Task requirements: From the entries below, list each line with "culture".

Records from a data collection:
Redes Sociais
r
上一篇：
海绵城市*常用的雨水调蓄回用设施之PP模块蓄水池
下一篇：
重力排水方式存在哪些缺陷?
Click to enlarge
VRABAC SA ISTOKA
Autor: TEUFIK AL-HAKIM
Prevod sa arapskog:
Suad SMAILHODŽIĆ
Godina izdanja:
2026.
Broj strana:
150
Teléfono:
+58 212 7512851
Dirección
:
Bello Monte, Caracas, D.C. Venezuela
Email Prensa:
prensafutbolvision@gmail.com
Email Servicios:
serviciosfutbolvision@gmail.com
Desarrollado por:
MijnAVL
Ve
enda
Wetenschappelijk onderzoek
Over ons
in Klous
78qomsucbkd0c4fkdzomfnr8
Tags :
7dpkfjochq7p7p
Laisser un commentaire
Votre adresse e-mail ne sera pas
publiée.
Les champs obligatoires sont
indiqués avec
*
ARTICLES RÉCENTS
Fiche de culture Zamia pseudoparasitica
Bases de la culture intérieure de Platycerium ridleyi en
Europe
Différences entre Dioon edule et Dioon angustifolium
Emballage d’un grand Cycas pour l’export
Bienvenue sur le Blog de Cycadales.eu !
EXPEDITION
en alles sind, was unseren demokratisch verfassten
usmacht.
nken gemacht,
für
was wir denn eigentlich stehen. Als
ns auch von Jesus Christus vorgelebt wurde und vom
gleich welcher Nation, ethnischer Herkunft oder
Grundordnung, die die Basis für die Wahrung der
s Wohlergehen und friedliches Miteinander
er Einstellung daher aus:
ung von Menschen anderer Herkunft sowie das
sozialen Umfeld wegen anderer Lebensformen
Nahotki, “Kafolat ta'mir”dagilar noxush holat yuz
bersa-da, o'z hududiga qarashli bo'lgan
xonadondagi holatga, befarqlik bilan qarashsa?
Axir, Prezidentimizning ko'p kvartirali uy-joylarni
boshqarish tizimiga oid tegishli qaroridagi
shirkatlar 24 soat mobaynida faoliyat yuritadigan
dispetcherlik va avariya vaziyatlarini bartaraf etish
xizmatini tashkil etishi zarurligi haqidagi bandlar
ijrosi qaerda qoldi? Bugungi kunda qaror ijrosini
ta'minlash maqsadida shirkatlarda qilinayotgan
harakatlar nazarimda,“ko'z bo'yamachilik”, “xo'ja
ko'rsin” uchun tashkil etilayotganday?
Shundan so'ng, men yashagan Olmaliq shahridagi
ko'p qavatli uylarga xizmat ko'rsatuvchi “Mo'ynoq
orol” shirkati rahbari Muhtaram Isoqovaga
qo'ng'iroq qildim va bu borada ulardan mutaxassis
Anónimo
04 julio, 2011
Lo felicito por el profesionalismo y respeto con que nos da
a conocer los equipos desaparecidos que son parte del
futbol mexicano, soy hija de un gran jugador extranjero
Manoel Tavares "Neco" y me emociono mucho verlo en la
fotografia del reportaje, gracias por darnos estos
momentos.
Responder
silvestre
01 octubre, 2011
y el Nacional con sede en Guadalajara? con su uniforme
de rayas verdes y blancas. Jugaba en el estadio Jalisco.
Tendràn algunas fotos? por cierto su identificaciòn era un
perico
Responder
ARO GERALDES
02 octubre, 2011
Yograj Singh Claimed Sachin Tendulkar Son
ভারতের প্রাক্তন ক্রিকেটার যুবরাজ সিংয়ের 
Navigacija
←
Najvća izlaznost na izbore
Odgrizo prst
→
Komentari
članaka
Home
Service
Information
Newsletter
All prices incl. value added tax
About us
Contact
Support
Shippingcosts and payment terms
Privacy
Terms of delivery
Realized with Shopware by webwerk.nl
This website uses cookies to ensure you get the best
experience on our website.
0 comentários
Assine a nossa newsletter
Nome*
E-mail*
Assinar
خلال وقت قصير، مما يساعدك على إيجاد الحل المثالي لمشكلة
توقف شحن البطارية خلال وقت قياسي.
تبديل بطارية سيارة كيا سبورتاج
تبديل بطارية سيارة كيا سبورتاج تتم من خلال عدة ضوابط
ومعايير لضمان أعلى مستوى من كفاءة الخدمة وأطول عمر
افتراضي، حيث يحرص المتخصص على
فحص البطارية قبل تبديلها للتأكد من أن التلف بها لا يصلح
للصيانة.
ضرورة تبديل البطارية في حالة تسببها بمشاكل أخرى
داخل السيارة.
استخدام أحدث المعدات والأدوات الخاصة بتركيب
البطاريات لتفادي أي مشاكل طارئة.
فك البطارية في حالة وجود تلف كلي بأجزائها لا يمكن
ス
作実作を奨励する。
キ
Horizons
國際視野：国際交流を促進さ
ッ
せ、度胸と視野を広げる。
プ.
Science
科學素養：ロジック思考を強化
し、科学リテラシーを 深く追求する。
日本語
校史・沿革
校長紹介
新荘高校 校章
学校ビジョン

Solved problem:
Fiche de culture Zamia pseudoparasitica
Bases de la culture intérieure de Platycerium ridleyi en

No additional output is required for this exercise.